Hardly any other industrial branch has influenced modern society more than the chemical pharmaceutical industry. Just about everything that we deal with in our daily lives contains some element that has been chemically researched and developed. Even in our bodies there is hardly any element that has not been analysed in a laboratory with the goal of maintaining health or even enhancing performance.
Against the backdrop of the history of the Berlin company Schering, the visitor comes to know the laboratory techniques, the research equipment (from a glass pipette to a modern automated pipetting system), the multiplicity of chemical products as well as the fundamental principles of the pharmaceutical industry. You yourself can become a pyrotechnist and virtually build your own fireworks and fire it off or watch a demonstration of an industrial tablet press in action that has the capacity to produce 300,000 tablets an hour. A further focal point concerns the discovery of the sexual hormones and their utilization as a contraceptive agent in "the pill", which was developed by Schering, as well as its social impact on family planning and sexuality.
Since the 1850s, Berlin has developed into a city of science in the fields of chemistry, medicine and pharmacy. As a result of both government sponsorship of institutes of science and spectacular achievements in the research sector, the scientific expertise found in Berlin attained international recognition. The chemists who were educated in the various institutes often ended up working for the local companies.

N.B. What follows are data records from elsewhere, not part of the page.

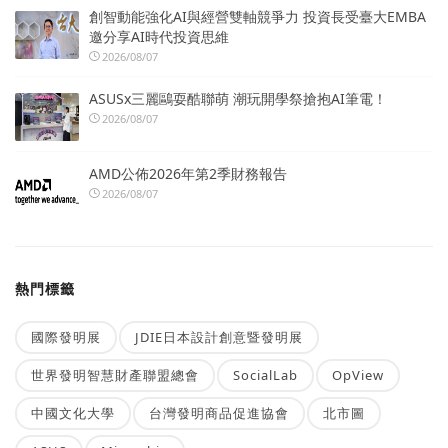
創智動能強化AI與經營雙軸競爭力 投資長受臺大EMBA
邀分享AI時代投資思維
2026/08/07
ASUSx三麗鷗耍酷聯萌 潮玩開學祭搶抱AI筆電！
2026/08/07
AMD公佈2026年第2季財務報告
2026/08/07
熱門標籤
國際發明展
JDIE日本設計創意暨發明展
世界發明智慧財產聯盟總會
SocialLab
OpView
中國文化大學
台灣發明商品促進協會
北市圖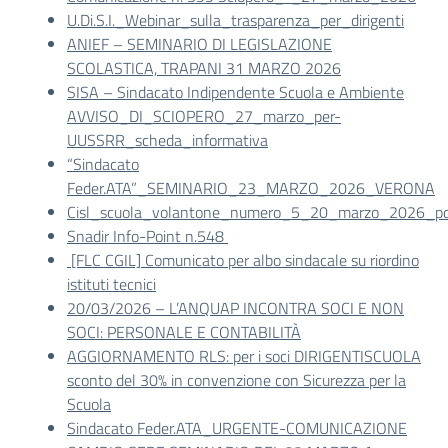
U.Di.S.I._Webinar_sulla_trasparenza_per_dirigenti
ANIEF – SEMINARIO DI LEGISLAZIONE
SCOLASTICA, TRAPANI 31 MARZO 2026
SISA – Sindacato Indipendente Scuola e Ambiente
AVVISO_DI_SCIOPERO_27_marzo_per-
UUSSRR_scheda_informativa
“Sindacato
Feder.ATA”_SEMINARIO_23_MARZO_2026_VERONA
Cisl_scuola_volantone_numero_5_20_marzo_2026_pd
Snadir Info-Point n.548
[FLC CGIL] Comunicato per albo sindacale su riordino
istituti tecnici
20/03/2026 – L’ANQUAP INCONTRA SOCI E NON
SOCI: PERSONALE E CONTABILITÀ
AGGIORNAMENTO RLS: per i soci DIRIGENTISCUOLA
sconto del 30% in convenzione con Sicurezza per la
Scuola
Sindacato Feder.ATA_URGENTE-COMUNICAZIONE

The Berlin company Schering, which to this day is a local symbol because of its allegiance to the Berlin location, is a great example of this. Its collaboration with external researchers when specializing in hormone research in the 1930s is moreover a model for the collaboration between science and business as it would become prevalent in the 20th century.
The chemical and pharmaceutical industry was the first economic sector that built research laboratories within the company. New materials and, above all, new production processes were developed on these premises. Since the 19th century the range of products that could be made with less raw materials and, above all, at less expense, continued to grow.
In order to increase profits, more money was invested in research. This accelerated the productivity of research and the development of science in a way that surpassed anything that government sponsorship could achieve.
In the meantime most goods in modern society can be attributed to chemical and biochemical research. There are over 300 primary and secondary chemical products and around 30,000 end-products of the most diverse types.
The mass production systems developed by the chemical pharmaceutical companies since the middle of the 19th century have made it possible to satisfy the medicinal needs of a fast growing population. Even though much of the work has been in the meantime automated, the pursuit of new or modified active substances continues to this day to be a mixture of coincidence and planning.
Opinions about pharmaceutical industry practices are often very contentious: The industry’s pursuit of profit is very often seen as a conflict of interest with the goal of an individual person’s health.